Metin Çorabatır: “O doğru değil tabii ki. Şu anda Birleşmiş Milletler, öncelikle komşu ülkeler olarak İran, Tacikistan, Özbekistan gibi ülkelere bu mültecileri tutması için baskı yapıyor. Tek başına paylaşım sözkonusu olamaz bu haksızlık. Türkiye, zaten üç buçuk milyondan fazla Suriyeli’ye uzun süredir ev sahipliği yapıyor. Ama zaten kaçakçılar aracılıyla Afganlar’ın Avrupa’ya göçü de hızlandı. Batı Balkanlar’a gidenler 20 bine çıktı son birkaç ay içinde. Dolayısıyla zaten oralara bir gidiş var. Ama Türkiye kapılarını koruma, insani amaçlı açarsa, açtığı oranda da haklı olarak uluslararası toplumdan hem maddi yardımın artırılmasını talep edecektir. Hem de yerleştirme yoluyla bu insanların bir kısmını ABD, Kanada, Avustralya gibi ülkelere veyahut da Avrupa ülkelerine bölüştürmek gerekecektir.”

Türkiye'nin sınırları kapatması gibi öneriler için ne düşünüyorsunuz?
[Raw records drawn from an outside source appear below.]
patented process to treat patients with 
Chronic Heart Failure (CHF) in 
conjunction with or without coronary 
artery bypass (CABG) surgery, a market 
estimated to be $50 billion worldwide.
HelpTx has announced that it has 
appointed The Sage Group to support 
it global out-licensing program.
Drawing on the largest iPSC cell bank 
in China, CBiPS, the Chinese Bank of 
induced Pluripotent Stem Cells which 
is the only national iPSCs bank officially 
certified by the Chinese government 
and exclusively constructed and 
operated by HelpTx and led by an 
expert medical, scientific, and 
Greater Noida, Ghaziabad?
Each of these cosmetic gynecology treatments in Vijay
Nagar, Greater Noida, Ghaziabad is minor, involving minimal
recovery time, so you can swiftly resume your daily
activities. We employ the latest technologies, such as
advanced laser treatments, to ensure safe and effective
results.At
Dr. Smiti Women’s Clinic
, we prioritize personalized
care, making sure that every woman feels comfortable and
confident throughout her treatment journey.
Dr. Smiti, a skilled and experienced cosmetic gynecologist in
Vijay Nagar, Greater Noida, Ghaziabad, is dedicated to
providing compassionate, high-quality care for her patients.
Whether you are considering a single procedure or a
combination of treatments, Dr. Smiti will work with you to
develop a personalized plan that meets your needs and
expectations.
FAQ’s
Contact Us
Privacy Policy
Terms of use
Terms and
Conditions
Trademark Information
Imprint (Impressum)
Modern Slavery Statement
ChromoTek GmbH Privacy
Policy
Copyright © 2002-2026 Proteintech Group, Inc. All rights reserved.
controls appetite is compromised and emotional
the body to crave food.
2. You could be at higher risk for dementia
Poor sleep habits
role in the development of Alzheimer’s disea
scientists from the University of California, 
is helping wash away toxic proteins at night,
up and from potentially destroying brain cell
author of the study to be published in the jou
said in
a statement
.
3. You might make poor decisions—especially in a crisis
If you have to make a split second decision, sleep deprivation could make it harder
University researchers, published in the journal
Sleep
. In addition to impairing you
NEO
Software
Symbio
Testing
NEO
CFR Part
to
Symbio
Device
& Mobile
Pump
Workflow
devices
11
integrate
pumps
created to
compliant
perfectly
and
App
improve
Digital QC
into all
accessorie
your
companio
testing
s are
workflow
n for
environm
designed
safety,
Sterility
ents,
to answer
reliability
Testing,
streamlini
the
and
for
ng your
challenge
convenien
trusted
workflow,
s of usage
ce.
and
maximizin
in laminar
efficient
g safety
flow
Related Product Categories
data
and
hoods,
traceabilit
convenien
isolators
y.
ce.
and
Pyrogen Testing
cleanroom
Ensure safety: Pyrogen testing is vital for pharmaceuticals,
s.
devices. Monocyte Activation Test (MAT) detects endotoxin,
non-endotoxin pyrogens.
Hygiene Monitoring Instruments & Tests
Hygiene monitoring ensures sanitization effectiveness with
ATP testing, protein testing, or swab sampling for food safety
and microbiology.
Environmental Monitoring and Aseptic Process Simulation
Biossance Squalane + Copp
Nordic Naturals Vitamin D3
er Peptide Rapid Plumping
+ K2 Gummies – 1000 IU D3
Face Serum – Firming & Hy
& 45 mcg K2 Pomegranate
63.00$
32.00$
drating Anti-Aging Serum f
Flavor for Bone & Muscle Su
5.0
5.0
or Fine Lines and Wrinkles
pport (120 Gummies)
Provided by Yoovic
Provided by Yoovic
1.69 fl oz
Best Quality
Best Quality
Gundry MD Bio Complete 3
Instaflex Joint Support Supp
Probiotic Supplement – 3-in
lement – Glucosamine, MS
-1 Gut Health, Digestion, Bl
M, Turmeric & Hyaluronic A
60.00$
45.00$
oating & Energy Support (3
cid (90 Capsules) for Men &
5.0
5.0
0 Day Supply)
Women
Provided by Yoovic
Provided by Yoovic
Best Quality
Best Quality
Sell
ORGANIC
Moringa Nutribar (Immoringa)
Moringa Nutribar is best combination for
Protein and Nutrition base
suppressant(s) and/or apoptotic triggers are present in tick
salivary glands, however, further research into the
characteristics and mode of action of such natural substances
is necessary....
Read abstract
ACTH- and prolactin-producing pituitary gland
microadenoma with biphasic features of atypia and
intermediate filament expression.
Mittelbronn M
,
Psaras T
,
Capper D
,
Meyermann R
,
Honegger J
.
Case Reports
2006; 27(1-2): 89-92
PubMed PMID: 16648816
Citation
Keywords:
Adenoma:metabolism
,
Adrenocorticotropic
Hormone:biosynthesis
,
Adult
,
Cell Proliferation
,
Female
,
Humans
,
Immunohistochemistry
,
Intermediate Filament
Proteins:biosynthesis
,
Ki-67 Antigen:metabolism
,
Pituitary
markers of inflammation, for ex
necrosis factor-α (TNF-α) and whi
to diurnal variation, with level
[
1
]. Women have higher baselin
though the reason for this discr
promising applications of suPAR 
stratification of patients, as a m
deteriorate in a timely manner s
Metin Çorabatır: “Sınırları kapatıyor zaten şu anda. Fakat zor bir sınır bazı bölgelere sınır örebiliyorsunuz ama bazen coğrafi olarak bunu yapmak zor. Bir de uluslararası hukuk ve uluslararası mülteci koruma açısından her yeri kapatsanız da hakikaten zulümden savaştan kaçan insanlara bir ülkeye girmesi için kapıyı açmanız lazım. Türkiye’nin, Avrupa Birliği’yle Birleşmiş Milletler ile konuşarak bu kapıyı da aralık tutması gerekiyor.”